What to do.
Look over the lines below. Report each one that includes the string "Tamura".

Saved entries
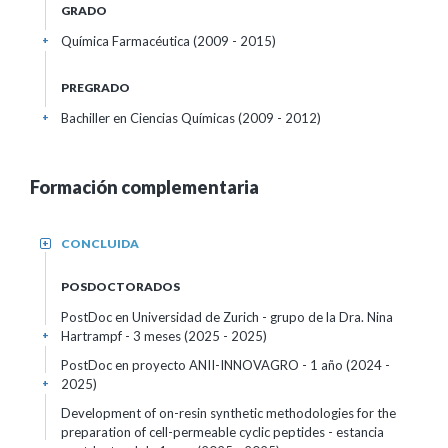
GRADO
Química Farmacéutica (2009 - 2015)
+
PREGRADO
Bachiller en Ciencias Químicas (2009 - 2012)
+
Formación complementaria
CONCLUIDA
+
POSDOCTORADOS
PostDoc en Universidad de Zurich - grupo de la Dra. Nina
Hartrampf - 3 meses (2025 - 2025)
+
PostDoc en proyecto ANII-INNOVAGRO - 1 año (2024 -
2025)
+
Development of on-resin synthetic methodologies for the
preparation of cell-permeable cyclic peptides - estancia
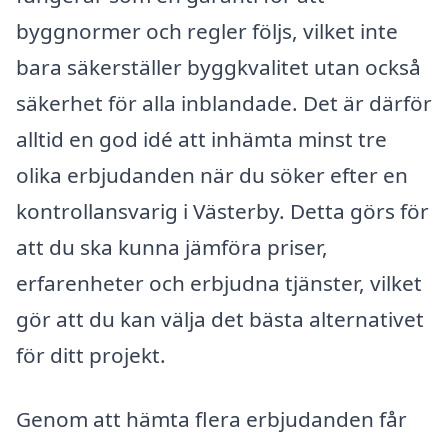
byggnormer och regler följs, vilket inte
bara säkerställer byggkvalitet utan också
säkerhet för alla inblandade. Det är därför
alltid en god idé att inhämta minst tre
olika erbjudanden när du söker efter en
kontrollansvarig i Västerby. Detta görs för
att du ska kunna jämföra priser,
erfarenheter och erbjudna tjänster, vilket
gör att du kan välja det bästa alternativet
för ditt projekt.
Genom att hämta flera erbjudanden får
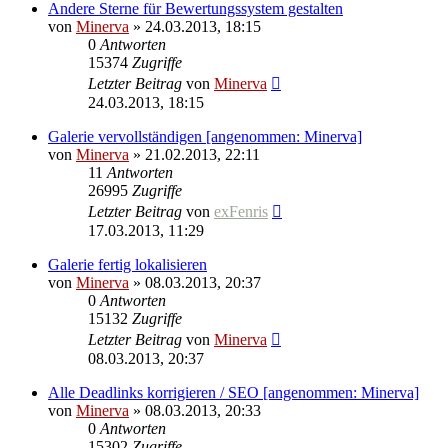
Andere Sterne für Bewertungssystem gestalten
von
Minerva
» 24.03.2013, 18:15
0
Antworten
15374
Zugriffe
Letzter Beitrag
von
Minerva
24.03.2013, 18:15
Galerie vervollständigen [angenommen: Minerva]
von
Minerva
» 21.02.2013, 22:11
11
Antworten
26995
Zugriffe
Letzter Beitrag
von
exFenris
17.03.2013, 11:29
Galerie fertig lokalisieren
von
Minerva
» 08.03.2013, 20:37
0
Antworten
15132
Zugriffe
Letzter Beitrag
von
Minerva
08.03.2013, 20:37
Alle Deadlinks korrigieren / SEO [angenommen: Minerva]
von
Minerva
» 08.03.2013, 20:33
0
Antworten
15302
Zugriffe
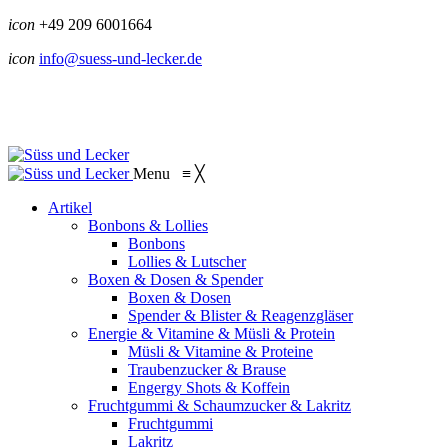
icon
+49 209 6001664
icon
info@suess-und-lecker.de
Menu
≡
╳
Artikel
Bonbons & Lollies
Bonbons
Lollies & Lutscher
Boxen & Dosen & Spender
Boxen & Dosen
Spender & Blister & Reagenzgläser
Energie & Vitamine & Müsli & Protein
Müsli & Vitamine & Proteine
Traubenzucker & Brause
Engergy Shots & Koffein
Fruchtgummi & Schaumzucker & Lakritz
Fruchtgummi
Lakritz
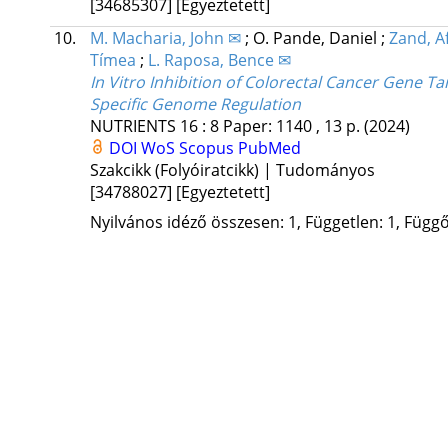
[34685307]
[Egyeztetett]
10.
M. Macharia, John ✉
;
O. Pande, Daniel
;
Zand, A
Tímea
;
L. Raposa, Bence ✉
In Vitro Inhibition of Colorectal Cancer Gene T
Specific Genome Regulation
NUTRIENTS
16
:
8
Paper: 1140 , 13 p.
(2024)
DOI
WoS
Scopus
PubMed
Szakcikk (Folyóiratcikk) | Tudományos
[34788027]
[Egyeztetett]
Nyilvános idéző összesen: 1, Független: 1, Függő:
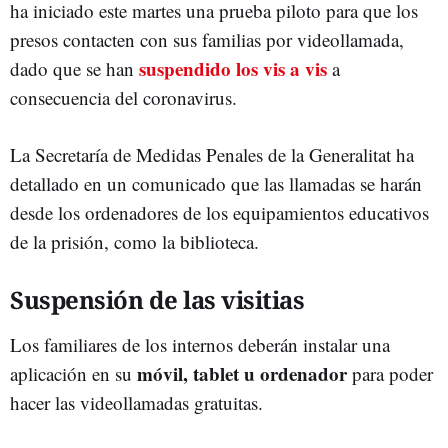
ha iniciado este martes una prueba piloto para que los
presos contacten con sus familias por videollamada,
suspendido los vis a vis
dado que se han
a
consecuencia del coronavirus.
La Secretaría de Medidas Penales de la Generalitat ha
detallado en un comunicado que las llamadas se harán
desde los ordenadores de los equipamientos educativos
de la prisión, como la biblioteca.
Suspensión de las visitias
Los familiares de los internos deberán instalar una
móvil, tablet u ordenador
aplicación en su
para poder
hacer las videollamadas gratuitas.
---
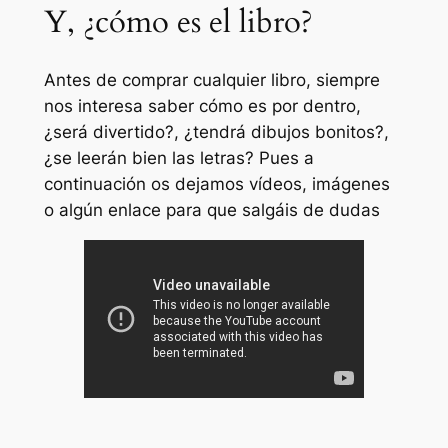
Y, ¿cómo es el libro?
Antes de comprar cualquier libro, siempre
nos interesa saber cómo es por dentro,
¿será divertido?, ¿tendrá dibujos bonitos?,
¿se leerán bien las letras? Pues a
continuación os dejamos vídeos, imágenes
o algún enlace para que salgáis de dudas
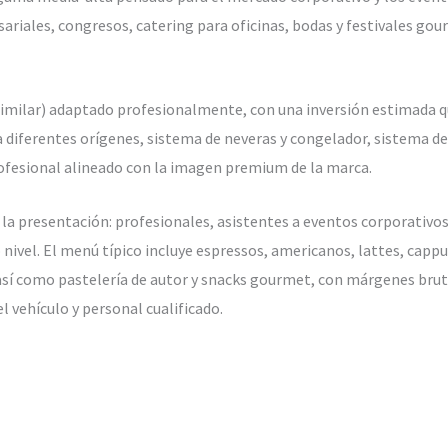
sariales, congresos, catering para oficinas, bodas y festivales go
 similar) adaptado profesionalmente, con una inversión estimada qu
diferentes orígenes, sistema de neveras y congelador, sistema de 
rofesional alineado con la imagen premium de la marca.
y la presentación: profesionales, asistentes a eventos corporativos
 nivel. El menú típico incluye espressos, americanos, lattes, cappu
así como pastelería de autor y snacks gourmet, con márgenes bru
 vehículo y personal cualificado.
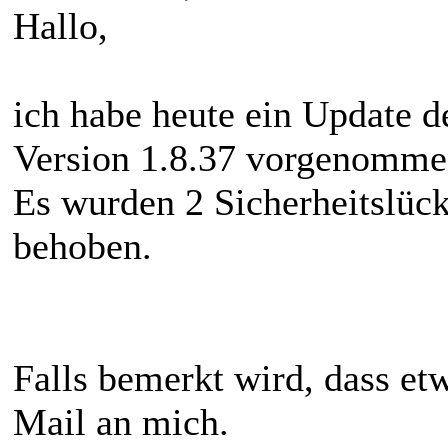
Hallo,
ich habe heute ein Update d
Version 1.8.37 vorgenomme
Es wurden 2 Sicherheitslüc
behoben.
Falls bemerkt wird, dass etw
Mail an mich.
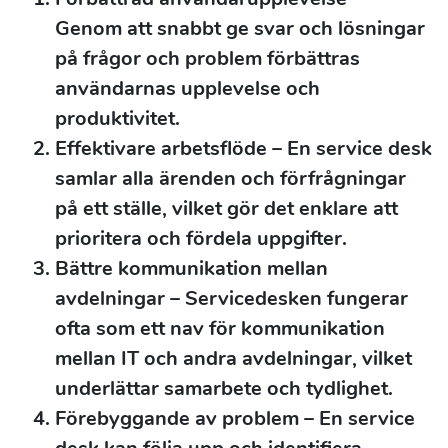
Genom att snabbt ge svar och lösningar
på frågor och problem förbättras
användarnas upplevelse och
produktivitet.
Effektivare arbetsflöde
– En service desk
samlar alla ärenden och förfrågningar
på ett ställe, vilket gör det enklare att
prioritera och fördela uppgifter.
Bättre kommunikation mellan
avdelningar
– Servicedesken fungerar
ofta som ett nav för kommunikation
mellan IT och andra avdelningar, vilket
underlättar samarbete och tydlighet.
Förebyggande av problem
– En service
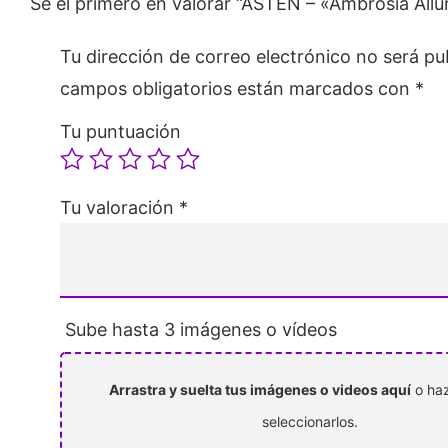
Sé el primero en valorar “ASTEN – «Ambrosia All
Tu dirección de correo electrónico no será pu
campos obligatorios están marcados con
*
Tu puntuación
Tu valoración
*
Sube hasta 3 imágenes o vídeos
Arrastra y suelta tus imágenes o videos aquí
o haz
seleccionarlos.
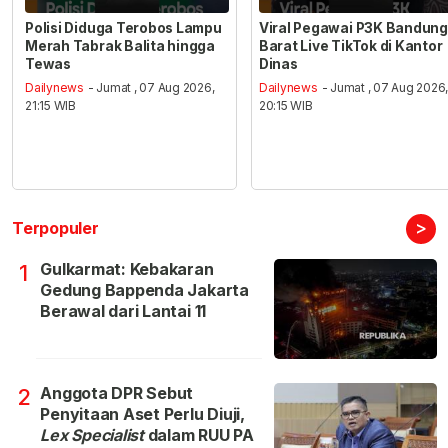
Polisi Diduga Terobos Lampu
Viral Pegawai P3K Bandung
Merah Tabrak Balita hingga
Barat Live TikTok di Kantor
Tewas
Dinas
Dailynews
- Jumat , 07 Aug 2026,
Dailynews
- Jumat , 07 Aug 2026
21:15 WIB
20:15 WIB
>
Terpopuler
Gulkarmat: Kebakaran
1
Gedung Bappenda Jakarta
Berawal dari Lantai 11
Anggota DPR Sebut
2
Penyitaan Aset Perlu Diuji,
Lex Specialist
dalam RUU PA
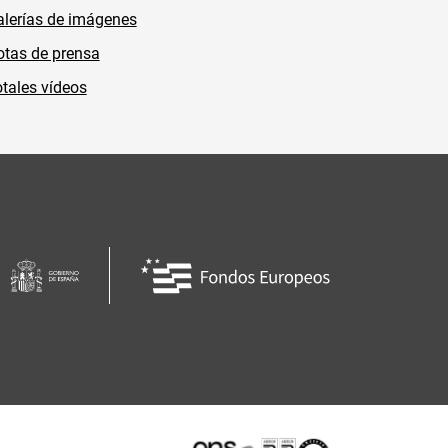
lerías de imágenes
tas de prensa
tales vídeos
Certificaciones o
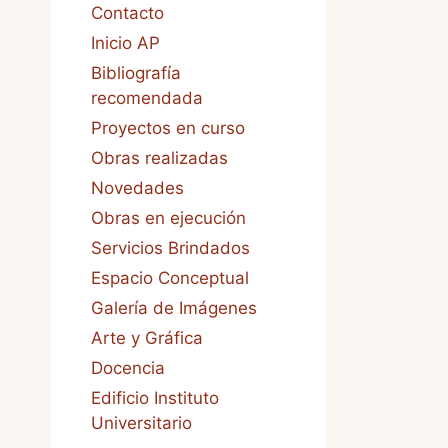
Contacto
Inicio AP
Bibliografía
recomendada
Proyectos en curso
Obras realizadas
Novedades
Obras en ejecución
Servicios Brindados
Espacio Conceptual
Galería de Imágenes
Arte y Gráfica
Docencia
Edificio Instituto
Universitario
* * *
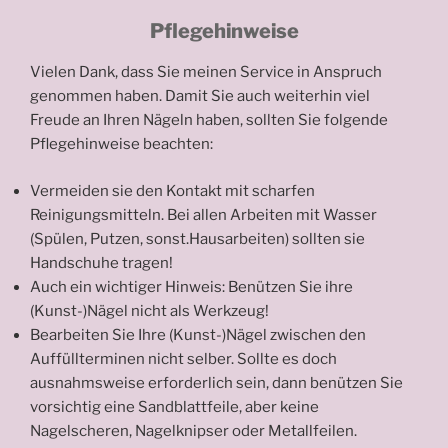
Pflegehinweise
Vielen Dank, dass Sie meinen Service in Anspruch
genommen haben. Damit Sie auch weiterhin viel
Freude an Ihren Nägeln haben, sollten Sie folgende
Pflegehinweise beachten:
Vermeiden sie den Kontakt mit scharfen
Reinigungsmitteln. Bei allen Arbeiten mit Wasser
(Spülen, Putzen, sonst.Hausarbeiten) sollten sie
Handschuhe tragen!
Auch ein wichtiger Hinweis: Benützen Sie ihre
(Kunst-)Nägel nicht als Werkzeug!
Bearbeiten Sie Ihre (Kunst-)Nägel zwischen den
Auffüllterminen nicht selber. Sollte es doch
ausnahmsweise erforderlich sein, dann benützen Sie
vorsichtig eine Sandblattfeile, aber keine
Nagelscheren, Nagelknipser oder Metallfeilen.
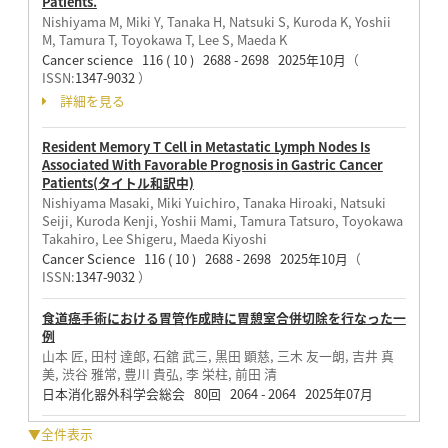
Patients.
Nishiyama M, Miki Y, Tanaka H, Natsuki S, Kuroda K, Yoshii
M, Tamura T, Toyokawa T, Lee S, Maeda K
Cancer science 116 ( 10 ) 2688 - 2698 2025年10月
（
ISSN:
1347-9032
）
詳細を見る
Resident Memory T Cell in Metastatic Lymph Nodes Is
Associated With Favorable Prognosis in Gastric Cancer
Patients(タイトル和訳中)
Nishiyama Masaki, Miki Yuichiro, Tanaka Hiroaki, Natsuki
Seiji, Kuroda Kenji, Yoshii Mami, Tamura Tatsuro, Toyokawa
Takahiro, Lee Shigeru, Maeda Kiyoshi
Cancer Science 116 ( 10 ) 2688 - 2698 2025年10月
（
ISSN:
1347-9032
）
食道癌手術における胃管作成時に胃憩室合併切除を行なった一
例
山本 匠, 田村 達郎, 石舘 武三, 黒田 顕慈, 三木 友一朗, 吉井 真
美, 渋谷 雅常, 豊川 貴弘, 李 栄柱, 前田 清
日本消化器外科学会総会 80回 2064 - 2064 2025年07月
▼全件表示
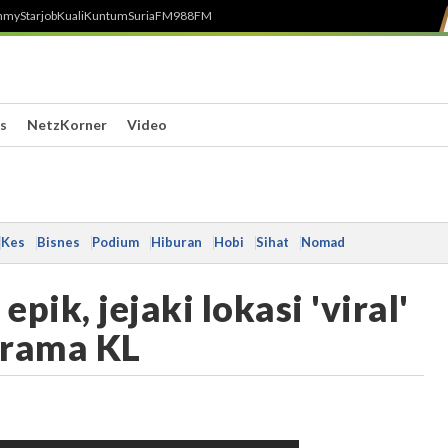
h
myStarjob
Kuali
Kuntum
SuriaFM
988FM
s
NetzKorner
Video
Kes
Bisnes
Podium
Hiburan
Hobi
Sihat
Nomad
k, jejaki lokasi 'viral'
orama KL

Answer.
M, Tamura T, Toyokawa T, Lee S, Maeda K
Seiji, Kuroda Kenji, Yoshii Mami, Tamura Tatsuro, Toyokawa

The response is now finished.